_DATA_

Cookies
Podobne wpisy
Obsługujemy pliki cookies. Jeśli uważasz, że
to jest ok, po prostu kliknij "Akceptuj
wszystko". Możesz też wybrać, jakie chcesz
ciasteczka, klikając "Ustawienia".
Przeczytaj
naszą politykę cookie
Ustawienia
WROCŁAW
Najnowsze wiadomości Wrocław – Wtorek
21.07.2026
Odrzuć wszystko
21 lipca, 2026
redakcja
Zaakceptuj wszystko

--

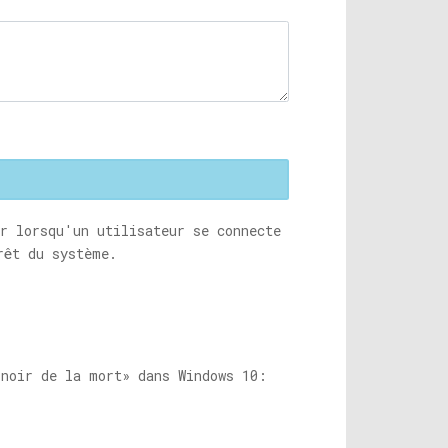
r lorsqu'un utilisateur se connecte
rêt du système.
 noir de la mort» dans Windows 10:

_EXERCISE DESCRIPTION_
Each line of the records above that holds the word "Ustawienia" should be counted, and only the final number stated.

_WRITTEN SOLUTION_
2